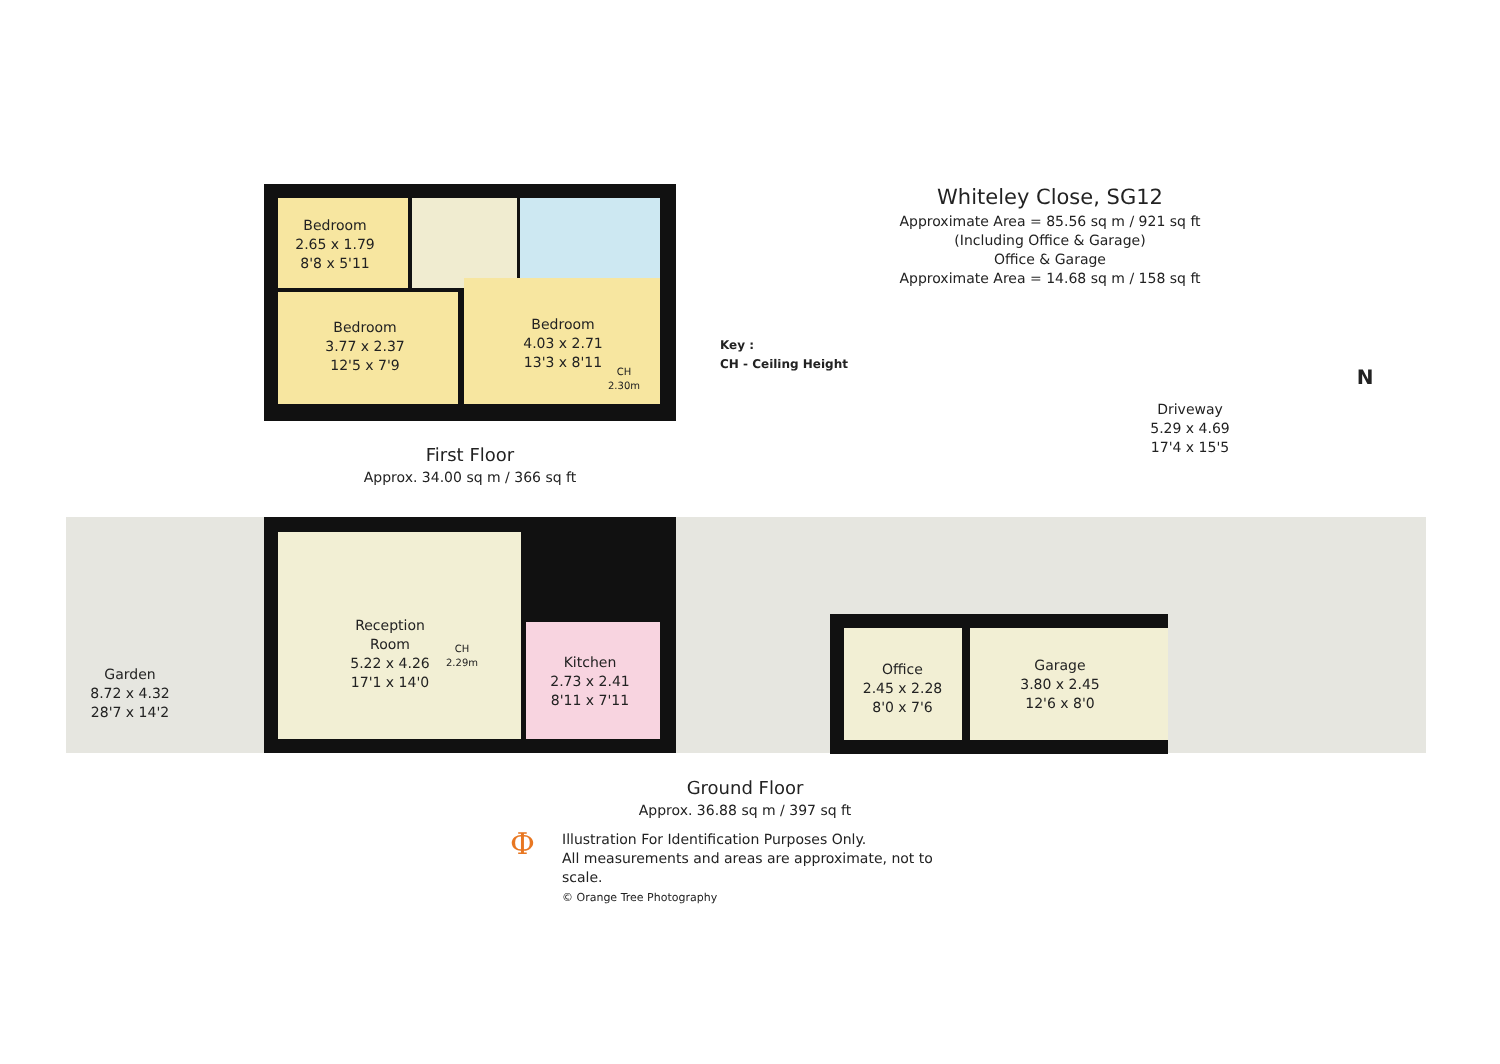Bedroom
2.65 x 1.79
8'8 x 5'11
Bedroom
3.77 x 2.37
12'5 x 7'9
Bedroom
4.03 x 2.71
13'3 x 8'11
CH
2.30m
Key :
CH - Ceiling Height
Whiteley Close, SG12
Approximate Area = 85.56 sq m / 921 sq ft
(Including Office & Garage)
Office & Garage
Approximate Area = 14.68 sq m / 158 sq ft
N
Driveway
5.29 x 4.69
17'4 x 15'5
First Floor
Approx. 34.00 sq m / 366 sq ft
Garden
8.72 x 4.32
28'7 x 14'2
Reception
Room
5.22 x 4.26
17'1 x 14'0
CH
2.29m
Kitchen
2.73 x 2.41
8'11 x 7'11
Office
2.45 x 2.28
8'0 x 7'6
Garage
3.80 x 2.45
12'6 x 8'0
Ground Floor
Approx. 36.88 sq m / 397 sq ft
Ф
Illustration For Identification Purposes Only.
All measurements and areas are approximate, not to scale.
© Orange Tree Photography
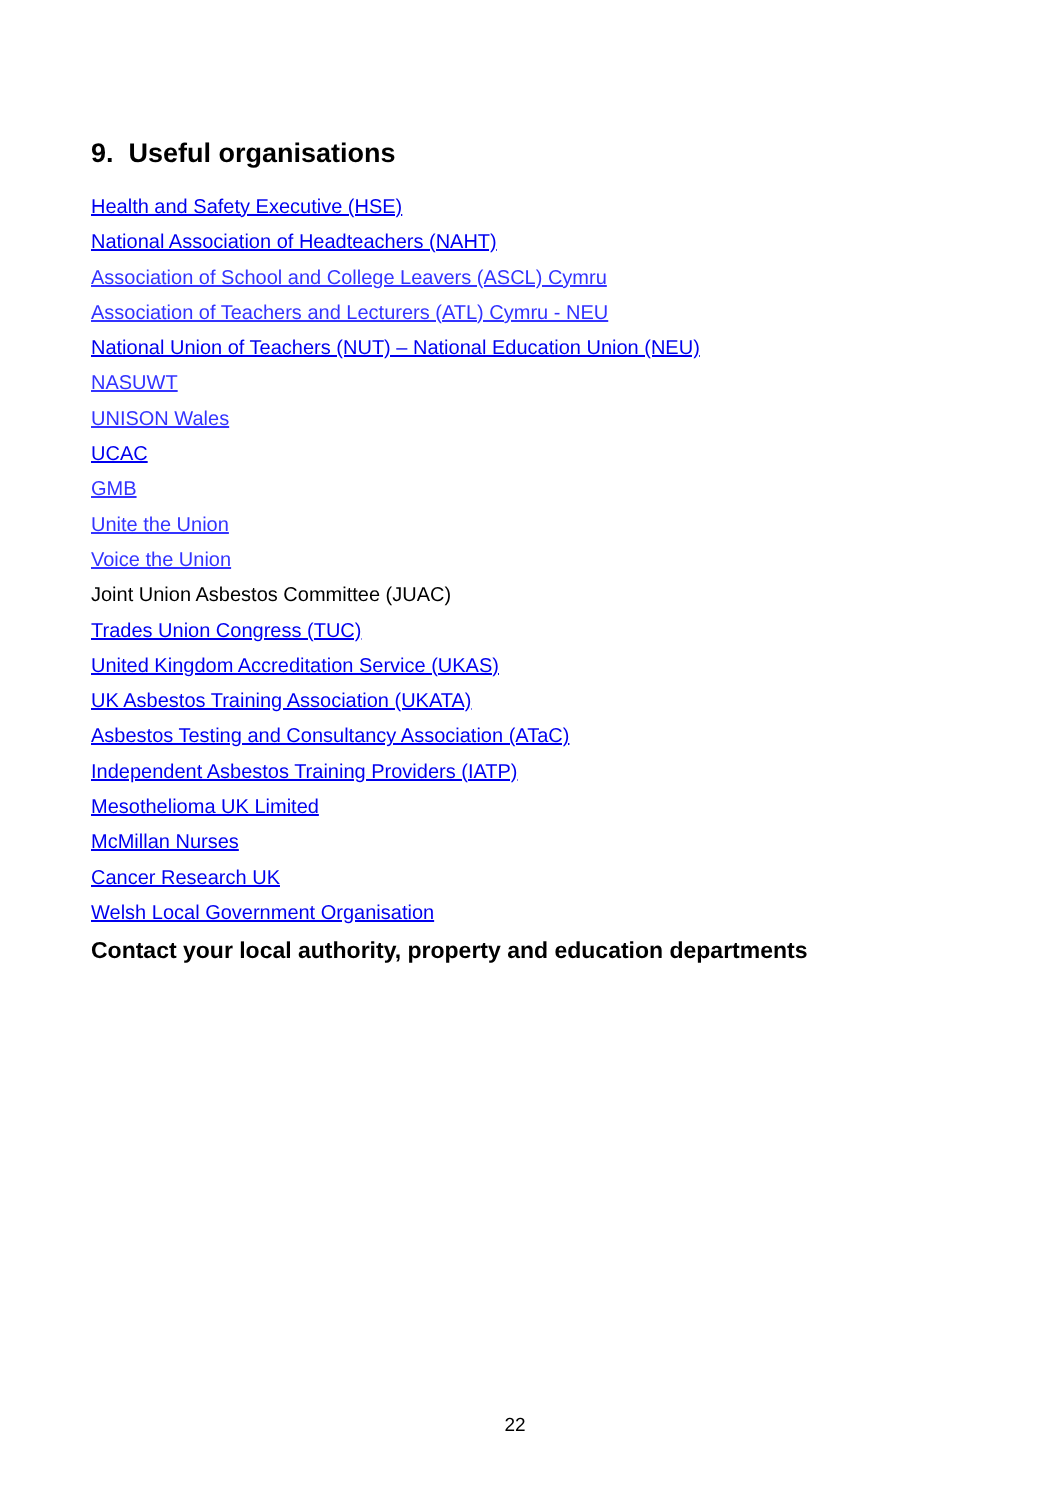9. Useful organisations
Health and Safety Executive (HSE)
National Association of Headteachers (NAHT)
Association of School and College Leavers (ASCL) Cymru
Association of Teachers and Lecturers (ATL) Cymru - NEU
National Union of Teachers (NUT) – National Education Union (NEU)
NASUWT
UNISON Wales
UCAC
GMB
Unite the Union
Voice the Union
Joint Union Asbestos Committee (JUAC)
Trades Union Congress (TUC)
United Kingdom Accreditation Service (UKAS)
UK Asbestos Training Association (UKATA)
Asbestos Testing and Consultancy Association (ATaC)
Independent Asbestos Training Providers (IATP)
Mesothelioma UK Limited
McMillan Nurses
Cancer Research UK
Welsh Local Government Organisation
Contact your local authority, property and education departments
22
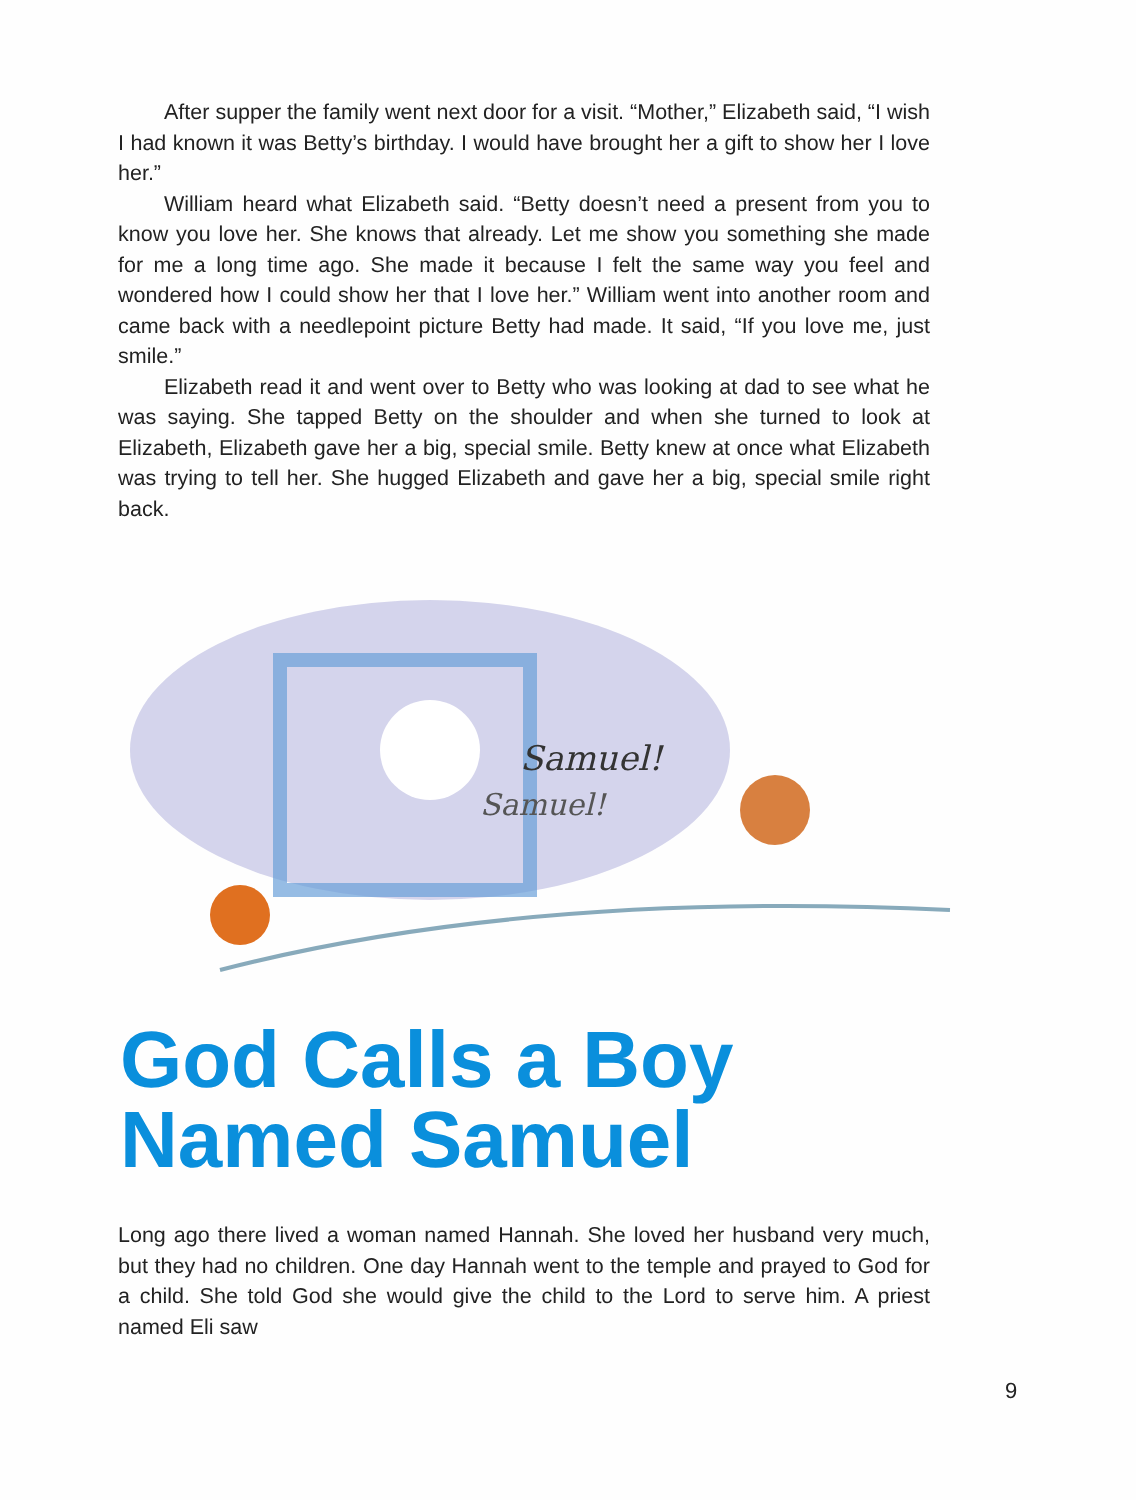After supper the family went next door for a visit. “Mother,” Elizabeth said, “I wish I had known it was Betty’s birthday. I would have brought her a gift to show her I love her.”
William heard what Elizabeth said. “Betty doesn’t need a present from you to know you love her. She knows that already. Let me show you something she made for me a long time ago. She made it because I felt the same way you feel and wondered how I could show her that I love her.” William went into another room and came back with a needlepoint picture Betty had made. It said, “If you love me, just smile.”
Elizabeth read it and went over to Betty who was looking at dad to see what he was saying. She tapped Betty on the shoulder and when she turned to look at Elizabeth, Elizabeth gave her a big, special smile. Betty knew at once what Elizabeth was trying to tell her. She hugged Elizabeth and gave her a big, special smile right back.
Samuel!
Samuel!
God Calls a Boy
Named Samuel
Long ago there lived a woman named Hannah. She loved her husband very much, but they had no children. One day Hannah went to the temple and prayed to God for a child. She told God she would give the child to the Lord to serve him. A priest named Eli saw
9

* [EXERCISE REQUIREMENTS]:
Pictures don't belong in the copy. Transcribe every record exactly as it appears.

* [TASK SOLUTION]:
Bedroom
2.65 x 1.79
8'8 x 5'11
Bedroom
3.77 x 2.37
12'5 x 7'9
Bedroom
4.03 x 2.71
13'3 x 8'11
CH
2.30m
Key :
CH - Ceiling Height
Whiteley Close, SG12
Approximate Area = 85.56 sq m / 921 sq ft
(Including Office & Garage)
Office & Garage
Approximate Area = 14.68 sq m / 158 sq ft
N
Driveway
5.29 x 4.69
17'4 x 15'5
First Floor
Approx. 34.00 sq m / 366 sq ft
Garden
8.72 x 4.32
28'7 x 14'2
Reception
Room
5.22 x 4.26
17'1 x 14'0
CH
2.29m
Kitchen
2.73 x 2.41
8'11 x 7'11
Office
2.45 x 2.28
8'0 x 7'6
Garage
3.80 x 2.45
12'6 x 8'0
Ground Floor
Approx. 36.88 sq m / 397 sq ft
Ф
Illustration For Identification Purposes Only.
All measurements and areas are approximate, not to scale.
© Orange Tree Photography
9. Useful organisations
Health and Safety Executive (HSE)
National Association of Headteachers (NAHT)
Association of School and College Leavers (ASCL) Cymru
Association of Teachers and Lecturers (ATL) Cymru - NEU
National Union of Teachers (NUT) – National Education Union (NEU)
NASUWT
UNISON Wales
UCAC
GMB
Unite the Union
Voice the Union
Joint Union Asbestos Committee (JUAC)
Trades Union Congress (TUC)
United Kingdom Accreditation Service (UKAS)
UK Asbestos Training Association (UKATA)
Asbestos Testing and Consultancy Association (ATaC)
Independent Asbestos Training Providers (IATP)
Mesothelioma UK Limited
McMillan Nurses
Cancer Research UK
Welsh Local Government Organisation
Contact your local authority, property and education departments
22
After supper the family went next door for a visit. “Mother,” Elizabeth said, “I wish I had known it was Betty’s birthday. I would have brought her a gift to show her I love her.”
William heard what Elizabeth said. “Betty doesn’t need a present from you to know you love her. She knows that already. Let me show you something she made for me a long time ago. She made it because I felt the same way you feel and wondered how I could show her that I love her.” William went into another room and came back with a needlepoint picture Betty had made. It said, “If you love me, just smile.”
Elizabeth read it and went over to Betty who was looking at dad to see what he was saying. She tapped Betty on the shoulder and when she turned to look at Elizabeth, Elizabeth gave her a big, special smile. Betty knew at once what Elizabeth was trying to tell her. She hugged Elizabeth and gave her a big, special smile right back.
Samuel!
Samuel!
God Calls a Boy
Named Samuel
Long ago there lived a woman named Hannah. She loved her husband very much, but they had no children. One day Hannah went to the temple and prayed to God for a child. She told God she would give the child to the Lord to serve him. A priest named Eli saw
9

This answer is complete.